##### Data supplied #####

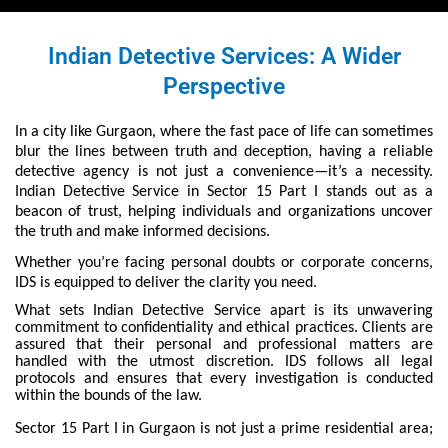
Indian Detective Services: A Wider
Perspective
In a city like Gurgaon, where the fast pace of life can sometimes
blur the lines between truth and deception, having a reliable
detective agency is not just a convenience—it’s a necessity.
Indian Detective Service in Sector 15 Part I stands out as a
beacon of trust, helping individuals and organizations uncover
the truth and make informed decisions.
Whether you’re facing personal doubts or corporate concerns,
IDS is equipped to deliver the clarity you need.
What sets Indian Detective Service apart is its unwavering
commitment to confidentiality and ethical practices. Clients are
assured that their personal and professional matters are
handled with the utmost discretion. IDS follows all legal
protocols and ensures that every investigation is conducted
within the bounds of the law.
Sector 15 Part I in Gurgaon is not just a prime residential area;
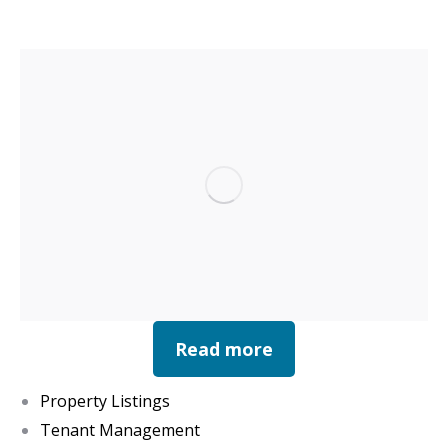
Read more
Property Listings
Tenant Management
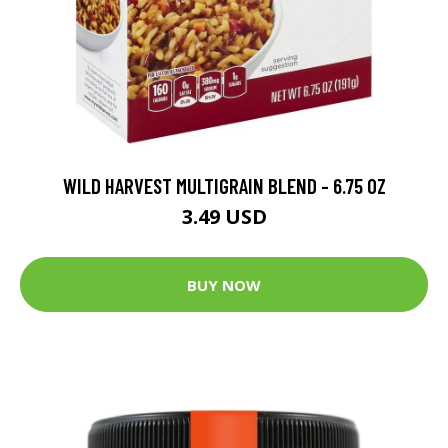
WILD HARVEST MULTIGRAIN BLEND - 6.75 OZ
3.49 USD
BUY NOW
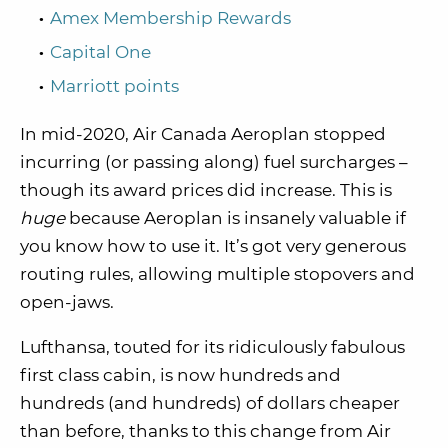
Amex Membership Rewards
Capital One
Marriott points
In mid-2020, Air Canada Aeroplan stopped
incurring (or passing along) fuel surcharges –
though its award prices did increase. This is
huge
because Aeroplan is insanely valuable if
you know how to use it. It’s got very generous
routing rules, allowing multiple stopovers and
open-jaws.
Lufthansa, touted for its ridiculously fabulous
first class cabin, is now hundreds and
hundreds (and hundreds) of dollars cheaper
than before, thanks to this change from Air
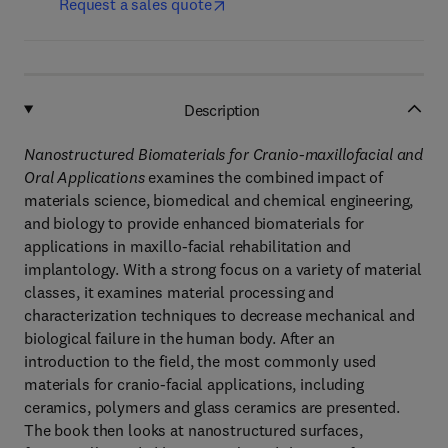
Request a sales quote
Description
Nanostructured Biomaterials for Cranio-maxillofacial and
Oral Applications
examines the combined impact of
materials science, biomedical and chemical engineering,
and biology to provide enhanced biomaterials for
applications in maxillo-facial rehabilitation and
implantology. With a strong focus on a variety of material
classes, it examines material processing and
characterization techniques to decrease mechanical and
biological failure in the human body. After an
introduction to the field, the most commonly used
materials for cranio-facial applications, including
ceramics, polymers and glass ceramics are presented.
The book then looks at nanostructured surfaces,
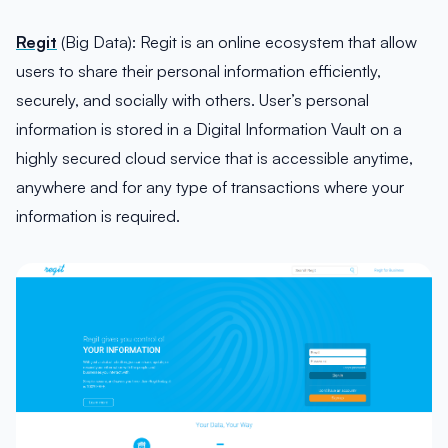
Regit
(Big Data): Regit is an online ecosystem that allow
users to share their personal information efficiently,
securely, and socially with others. User’s personal
information is stored in a Digital Information Vault on a
highly secured cloud service that is accessible anytime,
anywhere and for any type of transactions where your
information is required.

#####

Work to complete: Skip the pictures. Please copy exactly the lines from the one with "Property Listings" through the final line of the material above, both ends included.

Written response:
Property Listings
Tenant Management
WILD HARVEST MULTIGRAIN BLEND - 6.75 OZ
3.49 USD
BUY NOW
Amex Membership Rewards
Capital One
Marriott points
In mid-2020, Air Canada Aeroplan stopped
incurring (or passing along) fuel surcharges –
though its award prices did increase. This is
huge
because Aeroplan is insanely valuable if
you know how to use it. It’s got very generous
routing rules, allowing multiple stopovers and
open-jaws.
Lufthansa, touted for its ridiculously fabulous
first class cabin, is now hundreds and
hundreds (and hundreds) of dollars cheaper
than before, thanks to this change from Air
Request a sales quote
Description
Nanostructured Biomaterials for Cranio-maxillofacial and
Oral Applications
examines the combined impact of
materials science, biomedical and chemical engineering,
and biology to provide enhanced biomaterials for
applications in maxillo-facial rehabilitation and
implantology. With a strong focus on a variety of material
classes, it examines material processing and
characterization techniques to decrease mechanical and
biological failure in the human body. After an
introduction to the field, the most commonly used
materials for cranio-facial applications, including
ceramics, polymers and glass ceramics are presented.
The book then looks at nanostructured surfaces,
Regit
(Big Data): Regit is an online ecosystem that allow
users to share their personal information efficiently,
securely, and socially with others. User’s personal
information is stored in a Digital Information Vault on a
highly secured cloud service that is accessible anytime,
anywhere and for any type of transactions where your
information is required.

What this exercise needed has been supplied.